Did you ever think that within the Irish cultural tradition is an unparalleled phenomenon, a literary treasure both vast and diverse?  One that is unique within Medieval Europe?  One central part of that cultural tradition is the Irish Myths and Sagas?

That this cultural phenomenon exits is due to a number of factors that come together.  The pre-Christian culture was one that placed its storytellers, the poets (fili) and bards at the very highest level of society; indeed they ranked with the king at the top.  They were part of a learned class that valued wisdom that was encoded within story and passed on from generation to generation.  It was a culture that felt every area must have its poet.  It helped that the Roman armies never reached Ireland for it was their practice to replace the indigenous oral traditions with their own ways of thought, that largely included the Christian traditions built on a Greco-Roman linear, centralising, logic.
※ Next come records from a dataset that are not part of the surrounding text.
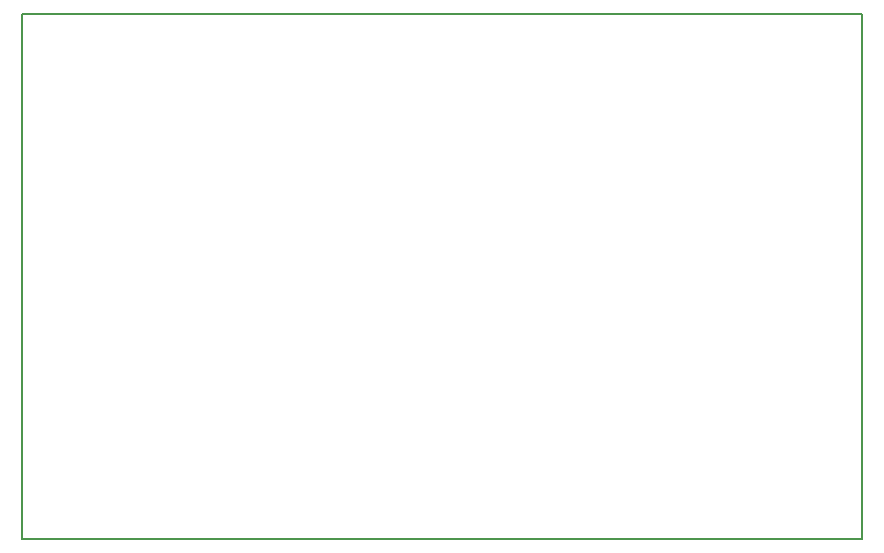
<source format=gbr>
G04 #@! TF.FileFunction,Profile,NP*
%FSLAX46Y46*%
G04 Gerber Fmt 4.6, Leading zero omitted, Abs format (unit mm)*
G04 Created by KiCad (PCBNEW 4.0.0-rc1-stable) date 2/17/2016 9:04:39 PM*
%MOMM*%
G01*
G04 APERTURE LIST*
%ADD10C,0.100000*%
%ADD11C,0.150000*%
G04 APERTURE END LIST*
D10*
D11*
X201930000Y-104140000D02*
X130810000Y-104140000D01*
X201930000Y-148590000D02*
X201930000Y-104140000D01*
X130810000Y-148590000D02*
X201930000Y-148590000D01*
X130810000Y-104140000D02*
X130810000Y-148590000D01*
M02*

</source>
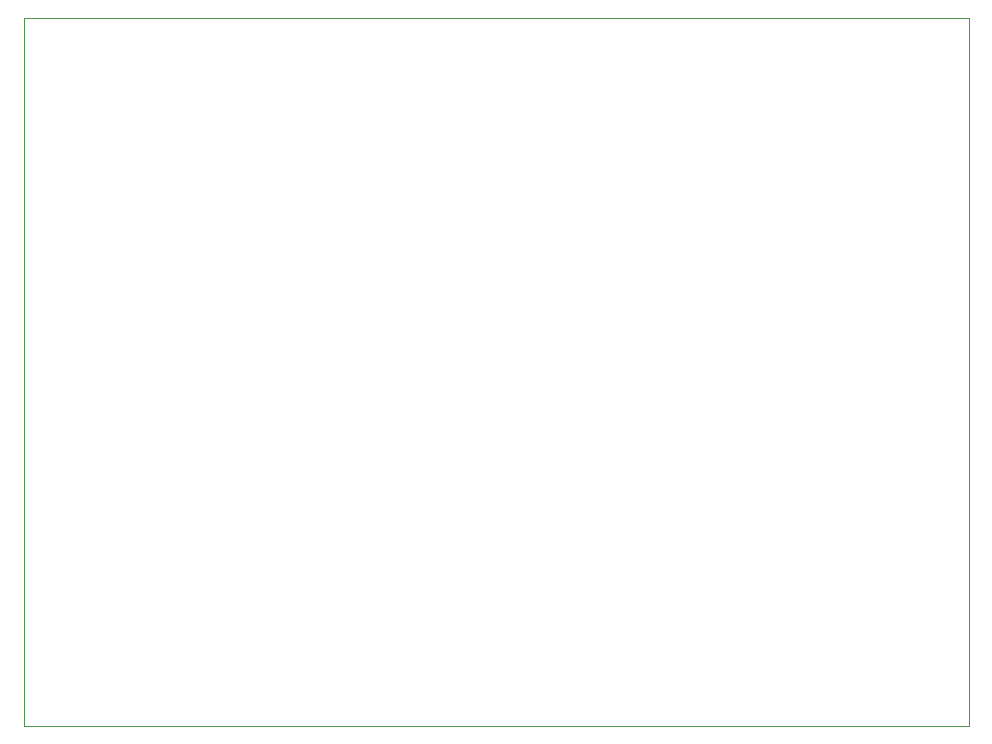
<source format=gbr>
%FSLAX34Y34*%
%MOMM*%
%LNOUTLINE*%
G71*
G01*
%ADD10C,0.002*%
%LPD*%
G54D10*
X0Y600000D02*
X800000Y600000D01*
X800000Y0D01*
X0Y0D01*
X0Y600000D01*
M02*

</source>
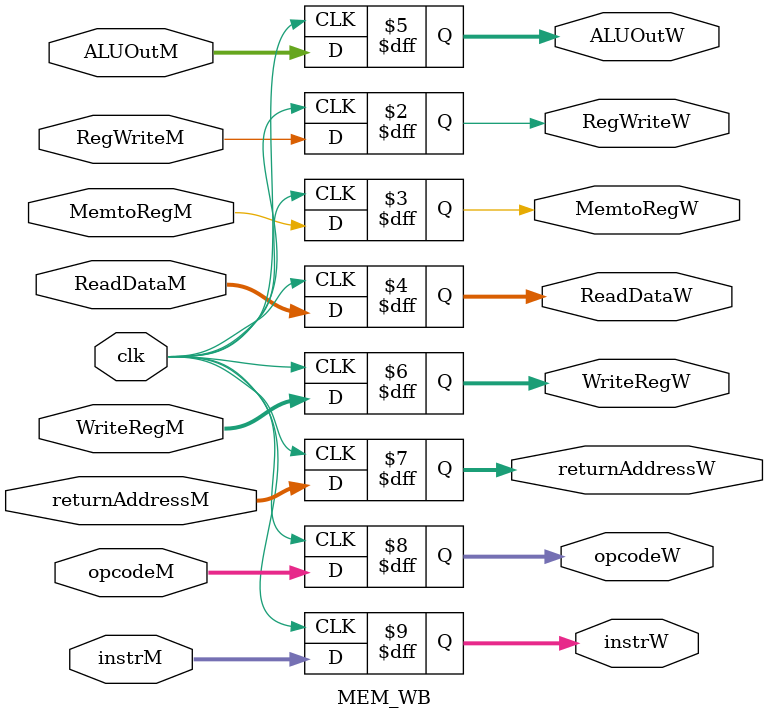
<source format=v>
module MEM_WB
(
    //input
      input clk
    , input RegWriteM
    , input MemtoRegM
    , input[31:0] ReadDataM
    , input[31:0] ALUOutM
    , input[4:0] WriteRegM
    , input[31:0] returnAddressM
    , input[5:0] opcodeM
    , input[31:0] instrM
    //output
    , output reg RegWriteW
    , output reg MemtoRegW
    , output reg[31:0] ReadDataW
    , output reg[31:0] ALUOutW
    , output reg[4:0] WriteRegW
    , output reg[31:0] returnAddressW
    , output reg[5:0] opcodeW
    , output reg[31:0] instrW
);

always @(posedge clk) begin
    RegWriteW <= RegWriteM;
    MemtoRegW <= MemtoRegM;
    ReadDataW <= ReadDataM;
    ALUOutW <= ALUOutM;
    WriteRegW <= WriteRegM;
    returnAddressW <= returnAddressM;
    opcodeW <= opcodeM;
    instrW <= instrM;
end

endmodule


</source>
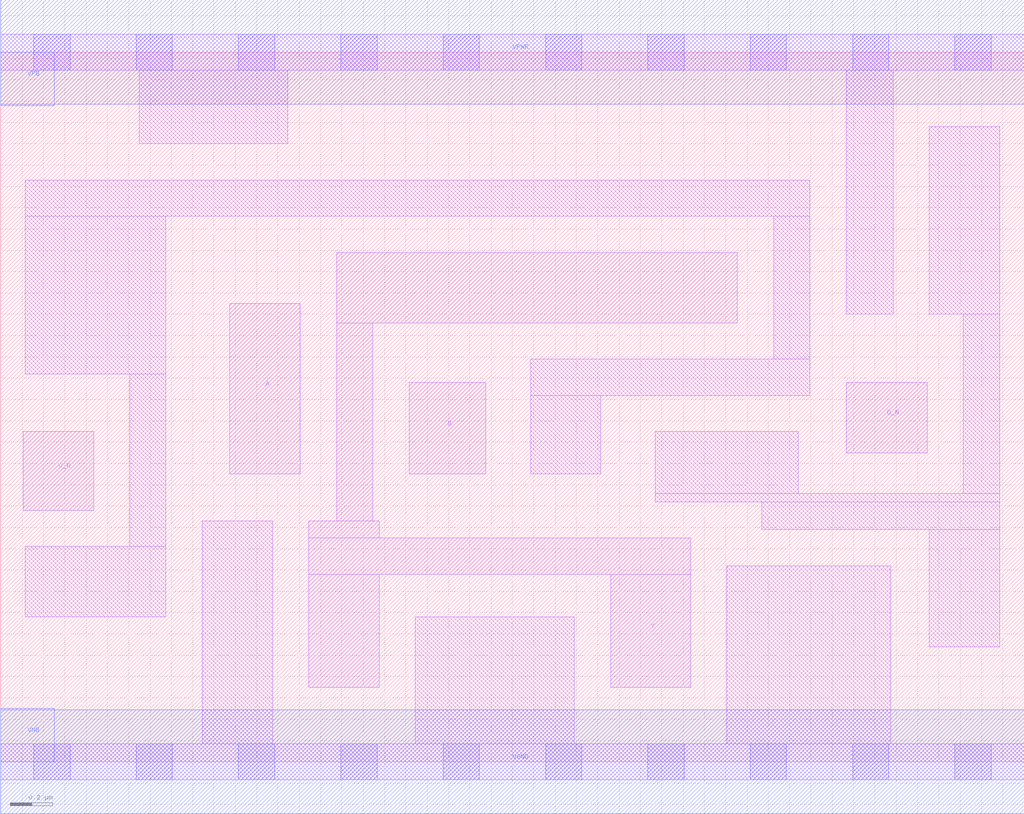
<source format=lef>
# Copyright 2020 The SkyWater PDK Authors
#
# Licensed under the Apache License, Version 2.0 (the "License");
# you may not use this file except in compliance with the License.
# You may obtain a copy of the License at
#
#     https://www.apache.org/licenses/LICENSE-2.0
#
# Unless required by applicable law or agreed to in writing, software
# distributed under the License is distributed on an "AS IS" BASIS,
# WITHOUT WARRANTIES OR CONDITIONS OF ANY KIND, either express or implied.
# See the License for the specific language governing permissions and
# limitations under the License.
#
# SPDX-License-Identifier: Apache-2.0

VERSION 5.5 ;
NAMESCASESENSITIVE ON ;
BUSBITCHARS "[]" ;
DIVIDERCHAR "/" ;
MACRO sky130_fd_sc_ms__nor4bb_1
  CLASS CORE ;
  SOURCE USER ;
  ORIGIN  0.000000  0.000000 ;
  SIZE  4.800000 BY  3.330000 ;
  SYMMETRY X Y ;
  SITE unit ;
  PIN A
    ANTENNAGATEAREA  0.279000 ;
    DIRECTION INPUT ;
    USE SIGNAL ;
    PORT
      LAYER li1 ;
        RECT 1.075000 1.350000 1.405000 2.150000 ;
    END
  END A
  PIN B
    ANTENNAGATEAREA  0.279000 ;
    DIRECTION INPUT ;
    USE SIGNAL ;
    PORT
      LAYER li1 ;
        RECT 1.915000 1.350000 2.275000 1.780000 ;
    END
  END B
  PIN C_N
    ANTENNAGATEAREA  0.208000 ;
    DIRECTION INPUT ;
    USE SIGNAL ;
    PORT
      LAYER li1 ;
        RECT 0.105000 1.180000 0.435000 1.550000 ;
    END
  END C_N
  PIN D_N
    ANTENNAGATEAREA  0.208000 ;
    DIRECTION INPUT ;
    USE SIGNAL ;
    PORT
      LAYER li1 ;
        RECT 3.965000 1.450000 4.345000 1.780000 ;
    END
  END D_N
  PIN Y
    ANTENNADIFFAREA  0.848400 ;
    DIRECTION OUTPUT ;
    USE SIGNAL ;
    PORT
      LAYER li1 ;
        RECT 1.445000 0.350000 1.775000 0.880000 ;
        RECT 1.445000 0.880000 3.235000 1.050000 ;
        RECT 1.445000 1.050000 1.775000 1.130000 ;
        RECT 1.575000 1.130000 1.745000 2.060000 ;
        RECT 1.575000 2.060000 3.455000 2.390000 ;
        RECT 2.860000 0.350000 3.235000 0.880000 ;
    END
  END Y
  PIN VGND
    DIRECTION INOUT ;
    USE GROUND ;
    PORT
      LAYER met1 ;
        RECT 0.000000 -0.245000 4.800000 0.245000 ;
    END
  END VGND
  PIN VNB
    DIRECTION INOUT ;
    USE GROUND ;
    PORT
      LAYER met1 ;
        RECT 0.000000 0.000000 0.250000 0.250000 ;
    END
  END VNB
  PIN VPB
    DIRECTION INOUT ;
    USE POWER ;
    PORT
      LAYER met1 ;
        RECT 0.000000 3.080000 0.250000 3.330000 ;
    END
  END VPB
  PIN VPWR
    DIRECTION INOUT ;
    USE POWER ;
    PORT
      LAYER met1 ;
        RECT 0.000000 3.085000 4.800000 3.575000 ;
    END
  END VPWR
  OBS
    LAYER li1 ;
      RECT 0.000000 -0.085000 4.800000 0.085000 ;
      RECT 0.000000  3.245000 4.800000 3.415000 ;
      RECT 0.115000  0.680000 0.775000 1.010000 ;
      RECT 0.115000  1.820000 0.775000 2.560000 ;
      RECT 0.115000  2.560000 3.795000 2.730000 ;
      RECT 0.605000  1.010000 0.775000 1.820000 ;
      RECT 0.650000  2.900000 1.345000 3.245000 ;
      RECT 0.945000  0.085000 1.275000 1.130000 ;
      RECT 1.945000  0.085000 2.690000 0.680000 ;
      RECT 2.485000  1.350000 2.815000 1.720000 ;
      RECT 2.485000  1.720000 3.795000 1.890000 ;
      RECT 3.070000  1.220000 4.685000 1.260000 ;
      RECT 3.070000  1.260000 3.740000 1.550000 ;
      RECT 3.405000  0.085000 4.175000 0.920000 ;
      RECT 3.570000  1.090000 4.685000 1.220000 ;
      RECT 3.625000  1.890000 3.795000 2.560000 ;
      RECT 3.965000  2.100000 4.185000 3.245000 ;
      RECT 4.355000  0.540000 4.685000 1.090000 ;
      RECT 4.355000  2.100000 4.685000 2.980000 ;
      RECT 4.515000  1.260000 4.685000 2.100000 ;
    LAYER mcon ;
      RECT 0.155000 -0.085000 0.325000 0.085000 ;
      RECT 0.155000  3.245000 0.325000 3.415000 ;
      RECT 0.635000 -0.085000 0.805000 0.085000 ;
      RECT 0.635000  3.245000 0.805000 3.415000 ;
      RECT 1.115000 -0.085000 1.285000 0.085000 ;
      RECT 1.115000  3.245000 1.285000 3.415000 ;
      RECT 1.595000 -0.085000 1.765000 0.085000 ;
      RECT 1.595000  3.245000 1.765000 3.415000 ;
      RECT 2.075000 -0.085000 2.245000 0.085000 ;
      RECT 2.075000  3.245000 2.245000 3.415000 ;
      RECT 2.555000 -0.085000 2.725000 0.085000 ;
      RECT 2.555000  3.245000 2.725000 3.415000 ;
      RECT 3.035000 -0.085000 3.205000 0.085000 ;
      RECT 3.035000  3.245000 3.205000 3.415000 ;
      RECT 3.515000 -0.085000 3.685000 0.085000 ;
      RECT 3.515000  3.245000 3.685000 3.415000 ;
      RECT 3.995000 -0.085000 4.165000 0.085000 ;
      RECT 3.995000  3.245000 4.165000 3.415000 ;
      RECT 4.475000 -0.085000 4.645000 0.085000 ;
      RECT 4.475000  3.245000 4.645000 3.415000 ;
  END
END sky130_fd_sc_ms__nor4bb_1
END LIBRARY

</source>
That we have a record of this oral tradition is thanks to the reading and writing skills of people in the monasteries or educated in the monasteries within a Christian environment.  The primary language of writing was Latin but the Irish scribes were confident enough that they also wrote in their own native language at a relatively early stage this was very unusual.  One scholar describes the existence of this Irish vernacular literature as something of a miracle and the fact that it continued for nearly fifteen hundred years, no less of a miracle.

The reason we have access to this material is the wonderful work of the generations of linguistic scholars who have been able to translate the old and Middle Irish texts.
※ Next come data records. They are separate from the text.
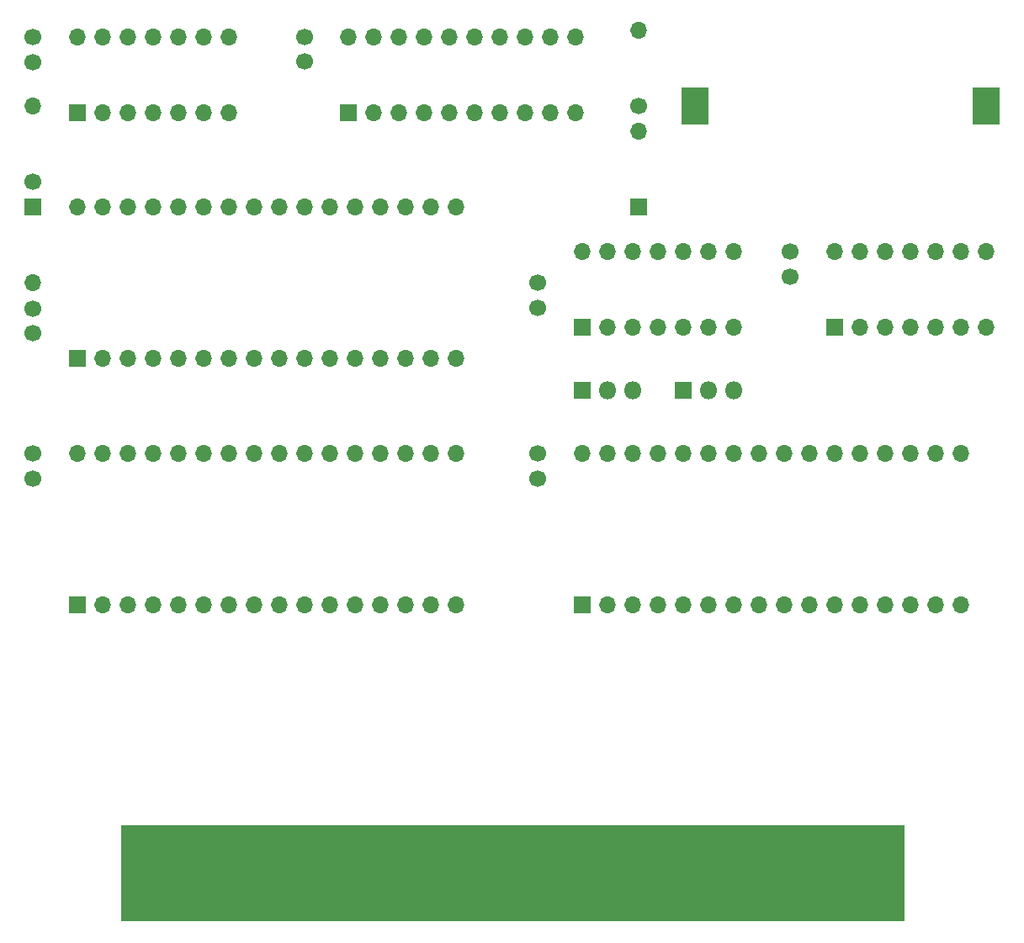
<source format=gts>
G04 #@! TF.GenerationSoftware,KiCad,Pcbnew,5.1.5+dfsg1-2build2*
G04 #@! TF.CreationDate,2021-04-05T19:08:48+08:00*
G04 #@! TF.ProjectId,famicart_rom,66616d69-6361-4727-945f-726f6d2e6b69,rev?*
G04 #@! TF.SameCoordinates,Original*
G04 #@! TF.FileFunction,Soldermask,Top*
G04 #@! TF.FilePolarity,Negative*
%FSLAX46Y46*%
G04 Gerber Fmt 4.6, Leading zero omitted, Abs format (unit mm)*
G04 Created by KiCad (PCBNEW 5.1.5+dfsg1-2build2) date 2021-04-05 19:08:48*
%MOMM*%
%LPD*%
G04 APERTURE LIST*
%ADD10C,0.100000*%
%ADD11R,1.700000X1.700000*%
%ADD12O,1.700000X1.700000*%
%ADD13R,2.700000X3.700000*%
%ADD14C,1.700000*%
%ADD15R,1.800000X1.800000*%
%ADD16O,1.800000X1.800000*%
G04 APERTURE END LIST*
D10*
G36*
X186690000Y-139700000D02*
G01*
X107950000Y-139700000D01*
X107950000Y-130175000D01*
X186690000Y-130175000D01*
X186690000Y-139700000D01*
G37*
X186690000Y-139700000D02*
X107950000Y-139700000D01*
X107950000Y-130175000D01*
X186690000Y-130175000D01*
X186690000Y-139700000D01*
D11*
G04 #@! TO.C,U7*
X130810000Y-58420000D03*
D12*
X153670000Y-50800000D03*
X133350000Y-58420000D03*
X151130000Y-50800000D03*
X135890000Y-58420000D03*
X148590000Y-50800000D03*
X138430000Y-58420000D03*
X146050000Y-50800000D03*
X140970000Y-58420000D03*
X143510000Y-50800000D03*
X143510000Y-58420000D03*
X140970000Y-50800000D03*
X146050000Y-58420000D03*
X138430000Y-50800000D03*
X148590000Y-58420000D03*
X135890000Y-50800000D03*
X151130000Y-58420000D03*
X133350000Y-50800000D03*
X153670000Y-58420000D03*
X130810000Y-50800000D03*
G04 #@! TD*
D11*
G04 #@! TO.C,U4*
X103505000Y-83185000D03*
D12*
X141605000Y-67945000D03*
X106045000Y-83185000D03*
X139065000Y-67945000D03*
X108585000Y-83185000D03*
X136525000Y-67945000D03*
X111125000Y-83185000D03*
X133985000Y-67945000D03*
X113665000Y-83185000D03*
X131445000Y-67945000D03*
X116205000Y-83185000D03*
X128905000Y-67945000D03*
X118745000Y-83185000D03*
X126365000Y-67945000D03*
X121285000Y-83185000D03*
X123825000Y-67945000D03*
X123825000Y-83185000D03*
X121285000Y-67945000D03*
X126365000Y-83185000D03*
X118745000Y-67945000D03*
X128905000Y-83185000D03*
X116205000Y-67945000D03*
X131445000Y-83185000D03*
X113665000Y-67945000D03*
X133985000Y-83185000D03*
X111125000Y-67945000D03*
X136525000Y-83185000D03*
X108585000Y-67945000D03*
X139065000Y-83185000D03*
X106045000Y-67945000D03*
X141605000Y-83185000D03*
X103505000Y-67945000D03*
G04 #@! TD*
D11*
G04 #@! TO.C,U3*
X154305000Y-107950000D03*
D12*
X192405000Y-92710000D03*
X156845000Y-107950000D03*
X189865000Y-92710000D03*
X159385000Y-107950000D03*
X187325000Y-92710000D03*
X161925000Y-107950000D03*
X184785000Y-92710000D03*
X164465000Y-107950000D03*
X182245000Y-92710000D03*
X167005000Y-107950000D03*
X179705000Y-92710000D03*
X169545000Y-107950000D03*
X177165000Y-92710000D03*
X172085000Y-107950000D03*
X174625000Y-92710000D03*
X174625000Y-107950000D03*
X172085000Y-92710000D03*
X177165000Y-107950000D03*
X169545000Y-92710000D03*
X179705000Y-107950000D03*
X167005000Y-92710000D03*
X182245000Y-107950000D03*
X164465000Y-92710000D03*
X184785000Y-107950000D03*
X161925000Y-92710000D03*
X187325000Y-107950000D03*
X159385000Y-92710000D03*
X189865000Y-107950000D03*
X156845000Y-92710000D03*
X192405000Y-107950000D03*
X154305000Y-92710000D03*
G04 #@! TD*
G04 #@! TO.C,U5*
X103505000Y-92710000D03*
X141605000Y-107950000D03*
X106045000Y-92710000D03*
X139065000Y-107950000D03*
X108585000Y-92710000D03*
X136525000Y-107950000D03*
X111125000Y-92710000D03*
X133985000Y-107950000D03*
X113665000Y-92710000D03*
X131445000Y-107950000D03*
X116205000Y-92710000D03*
X128905000Y-107950000D03*
X118745000Y-92710000D03*
X126365000Y-107950000D03*
X121285000Y-92710000D03*
X123825000Y-107950000D03*
X123825000Y-92710000D03*
X121285000Y-107950000D03*
X126365000Y-92710000D03*
X118745000Y-107950000D03*
X128905000Y-92710000D03*
X116205000Y-107950000D03*
X131445000Y-92710000D03*
X113665000Y-107950000D03*
X133985000Y-92710000D03*
X111125000Y-107950000D03*
X136525000Y-92710000D03*
X108585000Y-107950000D03*
X139065000Y-92710000D03*
X106045000Y-107950000D03*
X141605000Y-92710000D03*
D11*
X103505000Y-107950000D03*
G04 #@! TD*
G04 #@! TO.C,U1*
X103505000Y-58420000D03*
D12*
X118745000Y-50800000D03*
X106045000Y-58420000D03*
X116205000Y-50800000D03*
X108585000Y-58420000D03*
X113665000Y-50800000D03*
X111125000Y-58420000D03*
X111125000Y-50800000D03*
X113665000Y-58420000D03*
X108585000Y-50800000D03*
X116205000Y-58420000D03*
X106045000Y-50800000D03*
X118745000Y-58420000D03*
X103505000Y-50800000D03*
G04 #@! TD*
G04 #@! TO.C,U2*
X179705000Y-72390000D03*
X194945000Y-80010000D03*
X182245000Y-72390000D03*
X192405000Y-80010000D03*
X184785000Y-72390000D03*
X189865000Y-80010000D03*
X187325000Y-72390000D03*
X187325000Y-80010000D03*
X189865000Y-72390000D03*
X184785000Y-80010000D03*
X192405000Y-72390000D03*
X182245000Y-80010000D03*
X194945000Y-72390000D03*
D11*
X179705000Y-80010000D03*
G04 #@! TD*
G04 #@! TO.C,U6*
X154305000Y-80010000D03*
D12*
X169545000Y-72390000D03*
X156845000Y-80010000D03*
X167005000Y-72390000D03*
X159385000Y-80010000D03*
X164465000Y-72390000D03*
X161925000Y-80010000D03*
X161925000Y-72390000D03*
X164465000Y-80010000D03*
X159385000Y-72390000D03*
X167005000Y-80010000D03*
X156845000Y-72390000D03*
X169545000Y-80010000D03*
X154305000Y-72390000D03*
G04 #@! TD*
D13*
G04 #@! TO.C,BT1*
X194990000Y-57785000D03*
X165690000Y-57785000D03*
G04 #@! TD*
D12*
G04 #@! TO.C,D1*
X99060000Y-75565000D03*
D11*
X99060000Y-67945000D03*
G04 #@! TD*
G04 #@! TO.C,D2*
X160020000Y-67945000D03*
D12*
X160020000Y-60325000D03*
G04 #@! TD*
D14*
G04 #@! TO.C,R1*
X99060000Y-65405000D03*
D12*
X99060000Y-57785000D03*
G04 #@! TD*
G04 #@! TO.C,R2*
X160020000Y-50165000D03*
D14*
X160020000Y-57785000D03*
G04 #@! TD*
G04 #@! TO.C,C1*
X149860000Y-75565000D03*
X149860000Y-78065000D03*
G04 #@! TD*
G04 #@! TO.C,C2*
X175260000Y-72430000D03*
X175260000Y-74930000D03*
G04 #@! TD*
G04 #@! TO.C,C3*
X99060000Y-78145000D03*
X99060000Y-80645000D03*
G04 #@! TD*
G04 #@! TO.C,C4*
X126365000Y-53300000D03*
X126365000Y-50800000D03*
G04 #@! TD*
G04 #@! TO.C,C5*
X149860000Y-92750000D03*
X149860000Y-95250000D03*
G04 #@! TD*
G04 #@! TO.C,C6*
X99060000Y-53340000D03*
X99060000Y-50840000D03*
G04 #@! TD*
G04 #@! TO.C,C7*
X99060000Y-95250000D03*
X99060000Y-92750000D03*
G04 #@! TD*
D15*
G04 #@! TO.C,J2*
X154305000Y-86360000D03*
D16*
X156845000Y-86360000D03*
X159385000Y-86360000D03*
G04 #@! TD*
G04 #@! TO.C,J3*
X169545000Y-86360000D03*
X167005000Y-86360000D03*
D15*
X164465000Y-86360000D03*
G04 #@! TD*
M02*

</source>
To these scholars much gratitude is due.  But there remains a number of important questions; why does modern Ireland, when it is patently enduring a period of confusion, pain, crisis and failure, pay so little attention to its own unique, vast, rich wisdom tradition?  Why does it so completely ignore the collective wisdom of its own people, because that is what this material contains, the wisdom of generations, encoded in story, a tradition that was right at the core of the culture at a time when Ireland was an inspiration to Western Europe during the European Dark Ages.